Selain itu, injeksi “logika politik” yang semakin umum ke dalam proses manajemen sebenarnya bekerja melawan agenda negara sendiri untuk memperbaiki situasi di bidang sains dan pendidikan, yang mengarah pada proses pembuatan kebijakan yang tidak efektif dan kontradiktif.

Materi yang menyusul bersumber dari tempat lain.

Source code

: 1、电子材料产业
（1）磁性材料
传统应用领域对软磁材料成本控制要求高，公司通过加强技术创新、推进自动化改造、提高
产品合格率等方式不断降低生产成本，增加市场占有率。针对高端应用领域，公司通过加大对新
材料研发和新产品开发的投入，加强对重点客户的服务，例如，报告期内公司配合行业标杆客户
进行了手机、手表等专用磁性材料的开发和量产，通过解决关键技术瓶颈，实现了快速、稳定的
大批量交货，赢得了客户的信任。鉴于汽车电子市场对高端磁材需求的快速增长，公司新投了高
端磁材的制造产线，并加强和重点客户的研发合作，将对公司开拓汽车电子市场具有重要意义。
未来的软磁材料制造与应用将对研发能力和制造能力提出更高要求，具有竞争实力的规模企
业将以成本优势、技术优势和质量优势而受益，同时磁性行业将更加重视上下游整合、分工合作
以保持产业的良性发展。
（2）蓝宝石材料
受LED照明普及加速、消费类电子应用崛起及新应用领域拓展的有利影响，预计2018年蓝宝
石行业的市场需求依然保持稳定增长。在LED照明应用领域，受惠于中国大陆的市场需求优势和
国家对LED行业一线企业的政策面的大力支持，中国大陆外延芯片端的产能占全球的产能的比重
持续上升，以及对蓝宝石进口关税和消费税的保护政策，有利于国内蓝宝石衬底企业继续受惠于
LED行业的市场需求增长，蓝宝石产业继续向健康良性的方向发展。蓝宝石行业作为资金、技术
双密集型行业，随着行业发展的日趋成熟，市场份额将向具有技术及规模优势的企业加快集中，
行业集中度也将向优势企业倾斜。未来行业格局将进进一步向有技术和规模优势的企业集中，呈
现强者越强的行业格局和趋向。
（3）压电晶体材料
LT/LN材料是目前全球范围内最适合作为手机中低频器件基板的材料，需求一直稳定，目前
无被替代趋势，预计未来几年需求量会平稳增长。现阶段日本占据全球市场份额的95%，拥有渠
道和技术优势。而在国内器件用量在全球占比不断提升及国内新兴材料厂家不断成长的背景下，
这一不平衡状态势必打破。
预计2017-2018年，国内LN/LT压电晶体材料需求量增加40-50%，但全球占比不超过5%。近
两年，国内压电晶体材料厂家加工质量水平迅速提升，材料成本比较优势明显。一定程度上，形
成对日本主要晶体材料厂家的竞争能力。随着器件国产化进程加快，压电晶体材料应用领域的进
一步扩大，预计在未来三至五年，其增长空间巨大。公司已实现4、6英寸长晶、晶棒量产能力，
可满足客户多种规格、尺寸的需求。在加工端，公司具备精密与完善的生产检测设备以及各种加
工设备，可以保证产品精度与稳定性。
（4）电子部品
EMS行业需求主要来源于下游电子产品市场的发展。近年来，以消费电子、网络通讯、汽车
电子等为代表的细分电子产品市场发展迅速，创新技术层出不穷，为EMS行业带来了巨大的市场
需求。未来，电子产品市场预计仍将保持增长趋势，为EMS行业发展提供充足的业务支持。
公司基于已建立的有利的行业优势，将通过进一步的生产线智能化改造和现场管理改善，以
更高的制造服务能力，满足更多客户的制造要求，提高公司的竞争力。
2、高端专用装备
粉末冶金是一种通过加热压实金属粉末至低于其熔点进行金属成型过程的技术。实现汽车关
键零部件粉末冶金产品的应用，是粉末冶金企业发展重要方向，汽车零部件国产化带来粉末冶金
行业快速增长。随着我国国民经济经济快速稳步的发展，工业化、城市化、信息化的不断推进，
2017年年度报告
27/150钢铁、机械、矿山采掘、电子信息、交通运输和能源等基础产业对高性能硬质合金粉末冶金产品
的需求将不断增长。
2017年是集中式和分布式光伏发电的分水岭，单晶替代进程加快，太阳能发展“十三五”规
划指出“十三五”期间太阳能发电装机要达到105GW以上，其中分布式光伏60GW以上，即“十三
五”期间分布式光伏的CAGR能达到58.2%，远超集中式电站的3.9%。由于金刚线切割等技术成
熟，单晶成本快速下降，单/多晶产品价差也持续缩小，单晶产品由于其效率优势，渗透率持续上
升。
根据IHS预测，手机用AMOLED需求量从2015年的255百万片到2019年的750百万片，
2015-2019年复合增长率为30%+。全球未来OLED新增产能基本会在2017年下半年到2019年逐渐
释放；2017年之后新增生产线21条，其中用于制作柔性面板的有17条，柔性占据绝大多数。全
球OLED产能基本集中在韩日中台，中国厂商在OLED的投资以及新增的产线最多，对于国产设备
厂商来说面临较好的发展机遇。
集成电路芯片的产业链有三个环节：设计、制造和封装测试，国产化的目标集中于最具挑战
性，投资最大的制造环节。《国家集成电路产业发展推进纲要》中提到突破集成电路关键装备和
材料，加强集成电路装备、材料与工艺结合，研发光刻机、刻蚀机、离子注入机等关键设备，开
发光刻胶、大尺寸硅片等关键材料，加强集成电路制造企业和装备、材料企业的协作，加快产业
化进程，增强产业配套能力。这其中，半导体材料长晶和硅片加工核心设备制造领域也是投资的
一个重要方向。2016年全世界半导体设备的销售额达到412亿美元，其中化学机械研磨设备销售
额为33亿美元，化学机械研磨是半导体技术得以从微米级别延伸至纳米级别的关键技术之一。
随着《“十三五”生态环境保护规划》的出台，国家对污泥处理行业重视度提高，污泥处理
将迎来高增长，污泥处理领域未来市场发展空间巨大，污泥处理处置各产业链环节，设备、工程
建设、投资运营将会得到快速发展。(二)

Sejalan dengan seruan berulang untuk internasionalisasi penelitian Rusia dan peningkatan dalam peringkat internasional universitas Rusia, muncul sekuritisasi yang membatasi mobilitas akademik, membatasi pertukaran ilmiah internasional, dan menciptakan unit tujuan khusus dalam organisasi ilmiah untuk menjaga hubungan dengan kontrol. orang asing. .

Terlepas dari apakah intervensi negara merupakan bukti kekuatan atau, alternatifnya, kelemahan rezim, mereka memiliki konsekuensi yang tidak menguntungkan dan merusak ilmu-ilmu sosial. Seperti yang ditunjukkan dengan jelas oleh contoh EUSP, bahkan klaim yang paling tidak masuk akal dari badan pengawas berpotensi menimbulkan konsekuensi bencana bagi universitas terbaik Rusia.

Akibat penganiayaan terhadap organisasi independen dan ilmuwan sosial kritis, banyak sarjana Rusia mulai mencari peluang di luar negeri, di mana mereka dapat menikmati kondisi kerja yang lebih baik dan kebebasan berekspresi yang lebih besar. Mereka yang tetap tinggal di Rusia lebih suka meredam kritik mereka dan mencoba memenuhi harapan negara.

Dengan melanjutkan serangannya terhadap kebebasan akademik, negara sebenarnya menembak dirinya sendiri, menurunkan kualitas keahlian ilmiah. Jika ini adalah lintasan jangka panjang negara, dampak negatifnya bisa diperkirakan tidak hanya bagi ilmu sosial, tetapi juga bagi negara itu sendiri.

Irina Olimpieva adalah peneliti senior di St. Pusat Penelitian Sosial Independen Petersburg

Artikel ini pertama kali diterbitkan oleh Institut Kennan.

Pendapat yang diungkapkan dalam opini tidak serta merta mencerminkan posisi The Moscow Times.